Building ERGs for a World of Work Beyond Employment

These five questions can help employee network leaders align with the new world of work.

Over the past few decades, employee networks have evolved from being affinity networks to being employee resource groups and business resource groups. Is it time for another step in that evolution?

At the Institute for Corporate Productivity March 2015 Conference in Scottsdale, Arizona, I had the pleasure of listening to USC Marshall School of Business Professor John Boudreau talk about his latest research into the future of work and his forthcoming book with Ravin Jesuthasan and David Creelman.

Boudreau shared two powerful examples of this new world of work, which is rapidly emerging. The first example focused on a company called TopCoder.

TopCoder provides computer program coders to companies that purchase their services. TopCoder has about 700 employees, but the products and the value it produces for clients are the result of the work of more than 700,000 people who, for the most part, are not directly employed by TopCoder. This is a huge shift from most past and current workforce models, in which the people who produce the products or services sold by a company are mostly if not entirely employees of the company selling the products or services.

Another example shared by Boudreau looked at the relationship between Siemens and Disney. Siemens, a massive German-based automation company that generates more than $6 billion in annual revenue, developed a hearing aid for children. Recognizing the expertise of its strategic partner Disney, Siemens opted to leverage its ally’s experience marketing to children instead of hiring new marketing-team members with this type of background.

The key thread throughout Boudreau’s presentation was that these types of work relationships and alliances (contractors, freelancers, outsourced labor, etc.) would continue to grow side-by-side with traditional employee relationships. This brings us to a question: If we take away the assumption that all work in organizations will be done by regular full-time employees, how will that fundamentally change our approach to HR and worker engagement? The answer, as Boudreau noted, is that, “A world beyond employment requires shifting many basic assumptions in HR, including the meaning, value and methods to achieve diversity and inclusion.”

After his presentation, I spoke to Boudreau about the huge implications of what he was discussing for the diversity and inclusion community. While diversity and inclusion have clearly evolved over the past few decades, the focus has largely remained within the “construct” we call the company and its various departments and employees.

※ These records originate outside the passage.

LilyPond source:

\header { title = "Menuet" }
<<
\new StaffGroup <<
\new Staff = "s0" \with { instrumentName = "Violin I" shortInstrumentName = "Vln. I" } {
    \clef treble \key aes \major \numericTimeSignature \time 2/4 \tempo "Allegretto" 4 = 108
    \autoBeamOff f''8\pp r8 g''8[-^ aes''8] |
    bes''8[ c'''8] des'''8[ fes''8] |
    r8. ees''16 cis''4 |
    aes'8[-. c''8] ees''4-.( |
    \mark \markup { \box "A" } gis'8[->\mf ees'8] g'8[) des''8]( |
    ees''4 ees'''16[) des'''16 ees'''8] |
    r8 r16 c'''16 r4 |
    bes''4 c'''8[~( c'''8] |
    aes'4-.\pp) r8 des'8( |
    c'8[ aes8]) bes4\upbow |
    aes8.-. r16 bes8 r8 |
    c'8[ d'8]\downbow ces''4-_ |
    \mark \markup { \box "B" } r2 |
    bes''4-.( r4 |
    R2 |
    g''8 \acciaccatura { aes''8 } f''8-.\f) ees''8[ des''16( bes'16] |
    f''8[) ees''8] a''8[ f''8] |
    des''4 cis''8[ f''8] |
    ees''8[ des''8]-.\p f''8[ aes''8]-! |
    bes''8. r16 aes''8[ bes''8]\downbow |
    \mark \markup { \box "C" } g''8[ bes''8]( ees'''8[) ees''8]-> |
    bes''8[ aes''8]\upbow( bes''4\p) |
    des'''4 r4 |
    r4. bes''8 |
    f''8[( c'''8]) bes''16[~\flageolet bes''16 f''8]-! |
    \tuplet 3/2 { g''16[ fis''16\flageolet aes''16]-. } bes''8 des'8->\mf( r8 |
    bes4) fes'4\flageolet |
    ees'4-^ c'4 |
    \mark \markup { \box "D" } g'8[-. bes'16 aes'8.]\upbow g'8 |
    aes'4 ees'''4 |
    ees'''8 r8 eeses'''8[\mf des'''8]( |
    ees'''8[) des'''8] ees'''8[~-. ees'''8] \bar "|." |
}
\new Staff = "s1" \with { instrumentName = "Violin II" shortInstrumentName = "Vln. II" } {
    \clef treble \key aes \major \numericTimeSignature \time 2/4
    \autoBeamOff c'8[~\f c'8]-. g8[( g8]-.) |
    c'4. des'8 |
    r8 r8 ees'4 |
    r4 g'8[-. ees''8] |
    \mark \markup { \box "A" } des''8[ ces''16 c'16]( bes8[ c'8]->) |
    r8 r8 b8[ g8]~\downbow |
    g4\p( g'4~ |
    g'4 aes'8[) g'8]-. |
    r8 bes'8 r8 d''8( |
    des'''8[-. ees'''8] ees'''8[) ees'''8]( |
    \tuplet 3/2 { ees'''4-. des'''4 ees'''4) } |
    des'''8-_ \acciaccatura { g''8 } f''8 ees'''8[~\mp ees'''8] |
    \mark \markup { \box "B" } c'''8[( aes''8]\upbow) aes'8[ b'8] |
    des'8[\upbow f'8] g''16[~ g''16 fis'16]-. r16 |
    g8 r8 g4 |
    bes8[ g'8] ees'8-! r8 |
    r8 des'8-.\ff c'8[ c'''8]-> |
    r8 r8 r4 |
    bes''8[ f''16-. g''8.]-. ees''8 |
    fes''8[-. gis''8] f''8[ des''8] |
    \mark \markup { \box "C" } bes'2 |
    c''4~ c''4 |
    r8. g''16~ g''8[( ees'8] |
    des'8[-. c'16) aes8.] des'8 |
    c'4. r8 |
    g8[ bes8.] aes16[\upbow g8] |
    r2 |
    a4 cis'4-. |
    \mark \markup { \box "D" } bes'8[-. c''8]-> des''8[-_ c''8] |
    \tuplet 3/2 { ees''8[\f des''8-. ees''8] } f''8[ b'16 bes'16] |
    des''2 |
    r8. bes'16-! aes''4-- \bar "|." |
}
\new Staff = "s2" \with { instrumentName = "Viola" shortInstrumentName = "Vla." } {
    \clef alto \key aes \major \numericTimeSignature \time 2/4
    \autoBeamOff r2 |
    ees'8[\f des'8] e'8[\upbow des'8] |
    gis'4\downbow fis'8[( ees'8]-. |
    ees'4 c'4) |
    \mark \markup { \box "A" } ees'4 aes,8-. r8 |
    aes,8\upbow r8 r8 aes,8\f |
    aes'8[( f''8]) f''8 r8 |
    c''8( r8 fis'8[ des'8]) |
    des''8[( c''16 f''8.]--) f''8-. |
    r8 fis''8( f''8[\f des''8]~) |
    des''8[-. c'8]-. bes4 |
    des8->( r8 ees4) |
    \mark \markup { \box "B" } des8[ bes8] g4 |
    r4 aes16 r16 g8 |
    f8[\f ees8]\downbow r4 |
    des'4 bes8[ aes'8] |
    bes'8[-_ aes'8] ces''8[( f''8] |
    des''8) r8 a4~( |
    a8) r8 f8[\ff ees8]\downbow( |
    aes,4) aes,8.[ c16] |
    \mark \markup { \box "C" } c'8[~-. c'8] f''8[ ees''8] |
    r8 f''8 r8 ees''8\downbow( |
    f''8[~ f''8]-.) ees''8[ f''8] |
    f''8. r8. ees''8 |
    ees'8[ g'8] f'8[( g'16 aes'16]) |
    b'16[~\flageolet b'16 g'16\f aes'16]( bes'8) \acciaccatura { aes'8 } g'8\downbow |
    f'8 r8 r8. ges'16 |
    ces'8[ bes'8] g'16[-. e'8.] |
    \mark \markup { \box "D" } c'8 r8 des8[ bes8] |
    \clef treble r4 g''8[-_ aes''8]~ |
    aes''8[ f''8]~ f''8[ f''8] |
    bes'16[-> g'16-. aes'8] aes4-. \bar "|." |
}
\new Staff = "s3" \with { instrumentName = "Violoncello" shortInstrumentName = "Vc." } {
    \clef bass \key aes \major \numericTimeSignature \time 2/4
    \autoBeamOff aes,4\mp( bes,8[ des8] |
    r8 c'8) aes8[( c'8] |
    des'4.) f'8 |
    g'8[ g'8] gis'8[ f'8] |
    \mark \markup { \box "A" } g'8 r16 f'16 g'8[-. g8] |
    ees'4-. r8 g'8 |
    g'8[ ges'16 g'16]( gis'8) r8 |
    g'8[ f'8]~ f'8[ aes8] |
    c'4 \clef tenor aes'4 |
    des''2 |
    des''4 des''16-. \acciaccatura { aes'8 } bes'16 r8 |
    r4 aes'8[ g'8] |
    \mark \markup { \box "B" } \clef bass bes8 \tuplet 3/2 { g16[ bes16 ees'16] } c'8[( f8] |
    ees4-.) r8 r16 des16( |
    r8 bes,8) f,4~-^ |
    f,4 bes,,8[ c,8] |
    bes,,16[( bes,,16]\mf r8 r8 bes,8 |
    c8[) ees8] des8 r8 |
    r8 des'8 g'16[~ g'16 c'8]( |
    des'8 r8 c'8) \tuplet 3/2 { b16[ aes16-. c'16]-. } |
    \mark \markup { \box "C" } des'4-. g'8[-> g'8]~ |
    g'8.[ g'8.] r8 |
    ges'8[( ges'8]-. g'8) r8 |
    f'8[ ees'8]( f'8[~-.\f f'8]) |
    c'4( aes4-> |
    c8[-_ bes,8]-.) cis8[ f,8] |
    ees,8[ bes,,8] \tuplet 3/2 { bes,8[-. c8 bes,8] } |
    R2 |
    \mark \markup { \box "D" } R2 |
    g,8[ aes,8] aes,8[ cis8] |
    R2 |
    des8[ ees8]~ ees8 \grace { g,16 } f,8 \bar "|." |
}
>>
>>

Here are a few of the questions I believe that you, as an employee network leader, might want to consider in light of these changes to the way work is accomplished:

  1. Should we move from employee networks (employee resource groups or business resource groups), which consist solely of company employees, to worker resource groups, which include every person involved in the work of creating value for the company’s customers?
  2. How can we leverage virtual meeting platforms to create a larger community that includes not only workers on our campuses who are not employees but also those that may be in another company, state or country?
  3. What roles, apart from being members, will these new WRG participants play? What would a core leadership group, comprised of people from different organizations and possibly a contractor and temporary worker, look like? Could this team of various worker-types be co-chairs?
  4. Where should these new WRGs look for executive sponsors? Should they have more than one sponsor to tap into pools across organizations?
  5. How will these employee networks, that transcend the construct called the company and its employees, secure their budgets? Will there be a hybrid approach for funding, for example, one that combines traditional company support with other types of funding?

From these questions and others, we should come up with a completely new array of “next-employee-network-practices” that support the needs of organizations and their workforces.

As we look at the evolution of work and its significance for diversity and inclusion, we have a choice to make: We can observe this process, see how it plays out, and then react to it, or we can take hold of it and steer it in a direction more to our liking and competitive advantage.

As Abraham Lincoln once said, “The best way to predict your future is to create it.” I trust these questions will inspire you to begin creating the employee networks of the future.